Participatory Urban Living for Sustainable Environments (PULSE) is a visionary project aimed at transforming public health from a reactive to a predictive system using heterogeneous data from numerous sources. It is European project funded in the frame of the H2020 programme and will last 36 months.
Working with cities of Paris, Barcelona, Birmingham, New York and Singapore, project will harvest open city data, clinical data, and data from satellites and fixed and mobile sensors and develop stratified population models of chronic disease risk and environmental exposure. Focus is on two major chronic diseases in adult populations – the respiratory disease of Asthma, and the metabolic disease of Type 2 Diabetes.

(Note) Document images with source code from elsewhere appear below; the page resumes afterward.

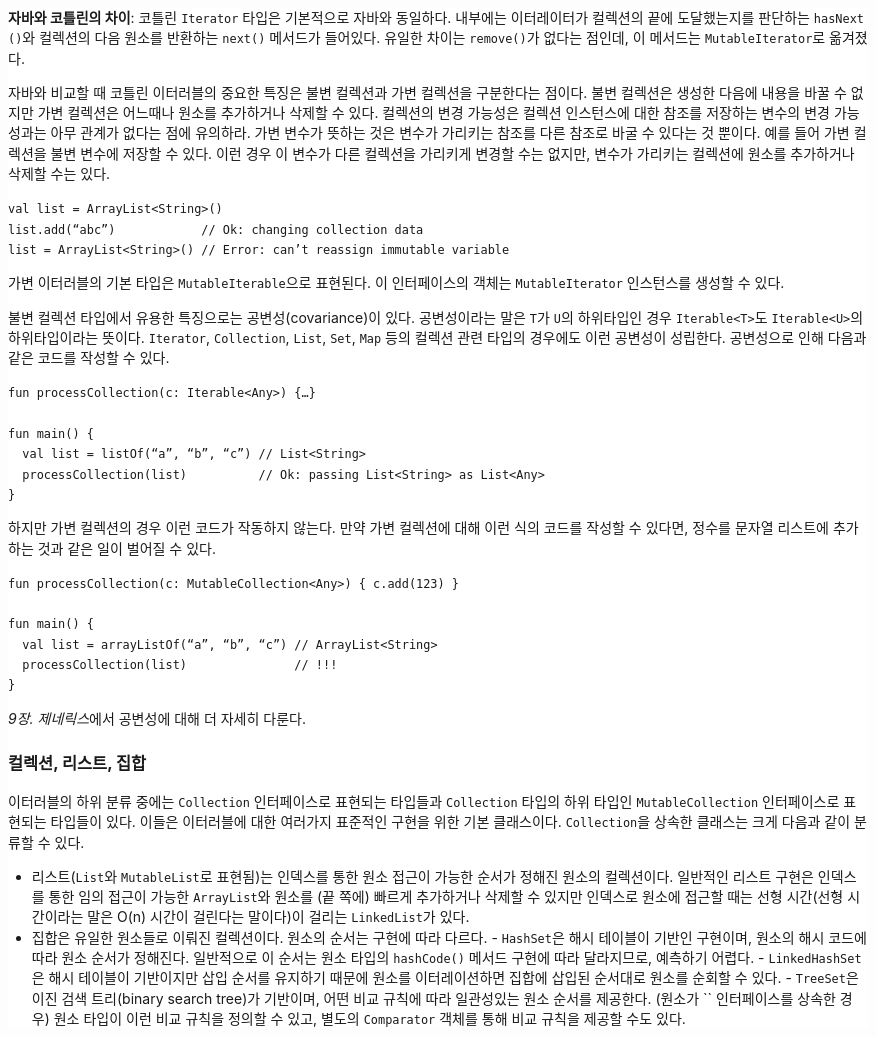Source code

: **자바와 코틀린의 차이**: 코틀린 `Iterator` 타입은 기본적으로 자바와 동일하다. 내부에는 이터레이터가 컬렉션의 끝에 도달했는지를 판단하는 `hasNext()`와 컬렉션의 다음 원소를 반환하는 `next()` 메서드가 들어있다. 유일한 차이는 `remove()`가 없다는 점인데, 이 메서드는 `MutableIterator`로 옮겨졌다.

자바와 비교할 때 코틀린 이터러블의 중요한 특징은 불변 컬렉션과 가변 컬렉션을 구분한다는 점이다. 불변 컬렉션은 생성한 다음에 내용을 바꿀 수 없지만 가변 컬렉션은 어느때나 원소를 추가하거나 삭제할 수 있다. 컬렉션의 변경 가능성은 컬렉션 인스턴스에 대한 참조를 저장하는 변수의 변경 가능성과는 아무 관계가 없다는 점에 유의하라. 가변 변수가 뜻하는 것은 변수가 가리키는 참조를 다른 참조로 바굴 수 있다는 것 뿐이다. 예를 들어 가변 컬렉션을 불변 변수에 저장할 수 있다. 이런 경우 이 변수가 다른 컬렉션을 가리키게 변경할 수는 없지만, 변수가 가리키는 컬렉션에 원소를 추가하거나 삭제할 수는 있다.

```
val list = ArrayList<String>()
list.add(“abc”)            // Ok: changing collection data
list = ArrayList<String>() // Error: can’t reassign immutable variable
```

가변 이터러블의 기본 타입은 `MutableIterable`으로 표현된다. 이 인터페이스의 객체는 `MutableIterator` 인스턴스를 생성할 수 있다.

불변 컬렉션 타입에서 유용한 특징으로는 공변성(covariance)이 있다. 공변성이라는 말은 `T`가 `U`의 하위타입인 경우 `Iterable<T>`도 `Iterable<U>`의 하위타입이라는 뜻이다. `Iterator`, `Collection`, `List`, `Set`, `Map` 등의 컬렉션 관련 타입의 경우에도 이런 공변성이 성립한다. 공변성으로 인해 다음과 같은 코드를 작성할 수 있다.

```
fun processCollection(c: Iterable<Any>) {…}

fun main() {
  val list = listOf(“a”, “b”, “c”) // List<String>
  processCollection(list)          // Ok: passing List<String> as List<Any>
}
```

하지만 가변 컬렉션의 경우 이런 코드가 작동하지 않는다. 만약 가변 컬렉션에 대해 이런 식의 코드를 작성할 수 있다면, 정수를 문자열 리스트에 추가하는 것과 같은 일이 벌어질 수 있다.

```
fun processCollection(c: MutableCollection<Any>) { c.add(123) }

fun main() {
  val list = arrayListOf(“a”, “b”, “c”) // ArrayList<String>
  processCollection(list)               // !!!
}
```

*9장. 제네릭스*에서 공변성에 대해 더 자세히 다룬다.

### 컬렉션, 리스트, 집합

이터러블의 하위 분류 중에는 `Collection` 인터페이스로 표현되는 타입들과 `Collection` 타입의 하위 타입인 `MutableCollection` 인터페이스로 표현되는 타입들이 있다. 이들은 이터러블에 대한 여러가지 표준적인 구현을 위한 기본 클래스이다. `Collection`을 상속한 클래스는 크게 다음과 같이 분류할 수 있다.

- 리스트(`List`와 `MutableList`로 표현됨)는 인덱스를 통한 원소 접근이 가능한 순서가 정해진 원소의 컬렉션이다. 일반적인 리스트 구현은 인덱스를 통한 임의 접근이 가능한 `ArrayList`와 원소를 (끝 쪽에) 빠르게 추가하거나 삭제할 수 있지만 인덱스로 원소에 접근할 때는 선형 시간(선형 시간이라는 말은 O(n) 시간이 걸린다는 말이다)이 걸리는 `LinkedList`가 있다.
- 집합은 유일한 원소들로 이뤄진 컬렉션이다. 원소의 순서는 구현에 따라 다르다.
      - `HashSet`은 해시 테이블이 기반인 구현이며, 원소의 해시 코드에 따라 원소 순서가 정해진다. 일반적으로 이 순서는 원소 타입의 `hashCode()` 메서드 구현에 따라 달라지므로, 예측하기 어렵다.
      - `LinkedHashSet`은 해시 테이블이 기반이지만 삽입 순서를 유지하기 때문에 원소를 이터레이션하면 집합에 삽입된 순서대로 원소를 순회할 수 있다.
      - `TreeSet`은 이진 검색 트리(binary search tree)가 기반이며, 어떤 비교 규칙에 따라 일관성있는 원소 순서를 제공한다. (원소가 `` 인터페이스를 상속한 경우) 원소 타입이 이런 비교 규칙을 정의할 수 있고, 별도의 `Comparator` 객체를 통해 비교 규칙을 제공할 수도 있다.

Deploying a Health in All Policies (HiAP) perspective, and a ‘whole-of-city’ model, PULSE will integrate and analyse data from the health, environment, planning and transport sectors in each city. PULSE will pioneer the development and testing of dynamic spatio-temporal health impact assessments using geocoded population-based data. PULSE will also develop simulation models of potential policy scenarios to allow decision-makers, citizens and businesses to ascertain the impact of proposed policies, and Communities of Practice and a Learning Platform to encourage the use of a HiAP approach in cities.
The project will culminate in the establishment of Public Health Observatories in each urban location. These observatories will serve as linked hubs that use knowledge-driven processes and big data to shape intersectoral public policy and service provision, support citizen health, and encourage entrepreneurship in the fields of data science and mobile health.